A plant closes in over-paid America, and something similar opens in market-rate paid China, India, Vietnam (Brazil? Poland?).
Those over-paid UAW workers at GM & Chrysler should have already lost their jobs, so that non-union Tenn. workers at Honda would be making similar cars for a lower wage. Chinese & Indian made cars will soon be among the world top sellers.
The gov’t, force based (not really ‘public’) sector is WAY overpaid; so taxes are too high.
The overpaid US worker wage level is why Obamanations will fail to bring the unemployment back down to a “natural” 6-7%, after 10+ years in the over-employed bubble years from around ’95. Bubble in tech stocks, bubble in housing/ home equity based over-consumption.
The additional stimulus Americans need is Tax Cuts, now, with reduced pensions for gov’t employees later (starting very soon), and reduced wages for gov’t workers, and reduced numbers of gov’t workers. She’s not mentioning these solutions; not part of her alternatives.
Komori
Apr 19 2010 at 10:30am
@Devil’s Advocate
“Wouldn’t that create a bubble in the luxury car market, even if the number of vehicles sold was not inflated?”

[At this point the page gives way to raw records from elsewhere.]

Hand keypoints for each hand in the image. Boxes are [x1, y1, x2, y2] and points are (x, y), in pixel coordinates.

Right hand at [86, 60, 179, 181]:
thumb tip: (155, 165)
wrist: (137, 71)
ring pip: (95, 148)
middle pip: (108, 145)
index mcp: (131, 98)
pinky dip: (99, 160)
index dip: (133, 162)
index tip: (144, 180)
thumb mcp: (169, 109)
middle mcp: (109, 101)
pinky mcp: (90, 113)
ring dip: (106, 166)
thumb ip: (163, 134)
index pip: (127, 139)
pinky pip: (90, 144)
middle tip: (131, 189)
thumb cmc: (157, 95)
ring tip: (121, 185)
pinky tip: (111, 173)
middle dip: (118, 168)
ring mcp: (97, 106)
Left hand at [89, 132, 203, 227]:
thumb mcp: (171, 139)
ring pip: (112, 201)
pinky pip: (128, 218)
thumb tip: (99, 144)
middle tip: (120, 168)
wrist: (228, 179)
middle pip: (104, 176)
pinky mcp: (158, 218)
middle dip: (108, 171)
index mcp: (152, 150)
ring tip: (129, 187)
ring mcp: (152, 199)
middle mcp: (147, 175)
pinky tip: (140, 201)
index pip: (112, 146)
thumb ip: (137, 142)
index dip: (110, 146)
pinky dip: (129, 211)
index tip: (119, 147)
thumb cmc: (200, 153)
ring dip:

As someone who just bought a used luxury car, I have to say that personal observation suggests there quite definitely was a luxury car bubble. You can get some really good deals right now, if you’re in the market. The guy I bought it from, who was underwater on the loan, replaced it with basically the non-luxury version.
One of my coworkers has a brother doing auto sales. Anecdotal evidence from him indicates this kind of thing is very common right now.
anon
Apr 20 2010 at 10:39am
Why all the pretense? Just say it. The Fed can print money and give it to banks.
PD Quig
Apr 20 2010 at 10:23pm
Doesn’t seem too mystifying to me. Bank credit has been collapsing at record rates. All the money poured into housing is going down a sink hole–never to be seen again. Unemployment is a leading indicator in a consumption-driven economy. Who is going to buy stuff at 2007 rates when they’re unemployed and have limited access to credit? Unit labor rates are falling. Hours worked are low. Capacity utilization is below 70 percent. Who is going to invest in new employees when there is so much economic drag being exerted by tax hikes, regulatory ramp up, health care mandates?
Thanks to low interest rates and ignorant, venal politicians, we built far too many houses. Prices have to fall, but we’re stopping that from playing out, causing even more money to die on (and mostly off) the balance sheets of insolvent banks. We are refusing to let malinvestment lead to its logical conclusion: failure, bankruptcy.
The only reason retail sales are back from the dead is zero percent financing, big incentives / price slashing, millions of homeowners(?) no longer paying their mortgage payment, a newly contracting savings rate, and unusually large tax refunds due to taxpayers falling into lower income quintiles. Oh, and a few trillions in federal govt spending. New records are being set every month in food stamp usage and long term unemployment compensation. None of which is organic. None of which is sustainable.
Sometimes the answers are just too simple for economists to figure out.